# I miss you, Butters



## katie2007 (May 27, 2014)

Butters was born on October 3, 2007, along with his sister, Rooster, and we got them shortly after. He was always a beautiful, happy bunny. He loved giving kisses and was unbelievably loving. He loved to cuddle next to me when I watched TV and never got into trouble. He passed away suddenly while we were sleeping, and we found him this morning, May 27th. I'm not sure what caused his death. He was perfect to me in every way and I will always love him.


----------



## Nancy McClelland (May 27, 2014)

So sorry for your loss, he was a beautiful bunny.


----------



## lovelops (May 30, 2014)

Butters was a beautiful rabbit and I feel for your loss. I just lost a new rabbit that I rescued around the first week of May after she was treated by the vet for the wrong illness. She died in my arms, so I know how shocking it is to suddenly find your baby gone. Butters looks like my mini Chico and sounds like him.

Chico likes to watch TV also. He and his sister, Chica will be 2 years old June 9th. They look like they are/were Harlequins, no matter what they were/ are beautiful rabbits and I understand how you feel and just try to hang in there and spend some time with his sister so she won't get depressed. Lavish some more time on her and talk to her more to get her through this also. She has lost the one constant in her life and it's going to be worse on her than you at this point. Please keep us posted on how she is doing ok? And hang in there....

Vanessa


----------



## lovelops (May 30, 2014)

I got cut out of my reply in attaching the photo of Baby Marta so you can see my baby that just passed as well...

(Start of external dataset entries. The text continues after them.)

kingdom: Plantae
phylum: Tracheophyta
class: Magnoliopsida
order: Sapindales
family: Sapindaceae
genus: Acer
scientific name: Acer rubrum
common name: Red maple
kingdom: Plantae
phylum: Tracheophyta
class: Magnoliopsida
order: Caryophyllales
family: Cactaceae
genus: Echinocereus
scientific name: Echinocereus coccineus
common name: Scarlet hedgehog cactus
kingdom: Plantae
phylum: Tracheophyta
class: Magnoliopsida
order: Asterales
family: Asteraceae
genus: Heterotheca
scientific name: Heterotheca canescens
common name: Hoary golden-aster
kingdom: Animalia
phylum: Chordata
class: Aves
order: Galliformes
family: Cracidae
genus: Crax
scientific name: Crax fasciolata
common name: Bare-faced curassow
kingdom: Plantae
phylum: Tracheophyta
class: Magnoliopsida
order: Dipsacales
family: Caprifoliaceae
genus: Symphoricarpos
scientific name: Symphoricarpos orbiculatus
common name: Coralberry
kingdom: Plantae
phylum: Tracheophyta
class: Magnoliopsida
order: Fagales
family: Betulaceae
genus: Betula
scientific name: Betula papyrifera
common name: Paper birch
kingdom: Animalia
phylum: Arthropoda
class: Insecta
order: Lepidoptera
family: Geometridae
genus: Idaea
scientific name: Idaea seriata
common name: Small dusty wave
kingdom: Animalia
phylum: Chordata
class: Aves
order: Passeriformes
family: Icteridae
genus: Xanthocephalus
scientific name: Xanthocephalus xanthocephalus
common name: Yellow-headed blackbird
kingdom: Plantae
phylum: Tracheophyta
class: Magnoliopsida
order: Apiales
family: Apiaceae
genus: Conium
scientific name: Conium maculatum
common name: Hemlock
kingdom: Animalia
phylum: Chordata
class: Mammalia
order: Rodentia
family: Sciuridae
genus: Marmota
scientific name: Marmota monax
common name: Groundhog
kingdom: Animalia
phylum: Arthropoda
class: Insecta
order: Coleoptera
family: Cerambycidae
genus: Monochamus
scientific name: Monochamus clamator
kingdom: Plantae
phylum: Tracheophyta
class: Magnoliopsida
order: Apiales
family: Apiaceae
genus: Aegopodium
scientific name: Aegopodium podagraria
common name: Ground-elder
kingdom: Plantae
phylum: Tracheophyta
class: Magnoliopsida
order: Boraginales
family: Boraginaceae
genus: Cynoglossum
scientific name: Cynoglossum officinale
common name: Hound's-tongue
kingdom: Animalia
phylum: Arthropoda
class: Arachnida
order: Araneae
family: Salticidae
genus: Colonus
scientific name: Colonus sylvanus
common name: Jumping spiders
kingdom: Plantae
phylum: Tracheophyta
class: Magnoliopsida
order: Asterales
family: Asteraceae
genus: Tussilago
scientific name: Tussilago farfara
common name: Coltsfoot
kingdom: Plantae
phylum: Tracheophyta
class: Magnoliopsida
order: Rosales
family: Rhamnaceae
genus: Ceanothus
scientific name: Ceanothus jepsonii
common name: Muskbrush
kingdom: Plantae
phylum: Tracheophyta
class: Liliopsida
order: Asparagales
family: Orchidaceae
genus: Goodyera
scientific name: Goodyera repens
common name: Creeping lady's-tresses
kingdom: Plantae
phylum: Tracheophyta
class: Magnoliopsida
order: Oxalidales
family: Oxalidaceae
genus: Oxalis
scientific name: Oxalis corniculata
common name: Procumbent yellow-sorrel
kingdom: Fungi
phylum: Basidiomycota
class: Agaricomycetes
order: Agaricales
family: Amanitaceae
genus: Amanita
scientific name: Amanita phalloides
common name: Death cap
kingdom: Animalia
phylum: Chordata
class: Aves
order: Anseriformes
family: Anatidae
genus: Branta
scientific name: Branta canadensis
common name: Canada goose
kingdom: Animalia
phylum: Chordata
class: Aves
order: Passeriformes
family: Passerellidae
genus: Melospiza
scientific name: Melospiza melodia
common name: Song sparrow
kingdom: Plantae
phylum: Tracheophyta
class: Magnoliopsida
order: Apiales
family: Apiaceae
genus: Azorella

You take care and keep us updated on Rooster, ok?

Vanessa


----------



## Azerane (Jun 4, 2014)

I am so terribly sorry for your loss. Losing a pet suddenly without explanation is always extremely difficult. Butters sounds like he was such a wonderful rabbit. Hugs from Bandit and I.


----------



## pani (Jun 4, 2014)

ray: Binky free, Butters. It sounds lile he was a lovely boy.


----------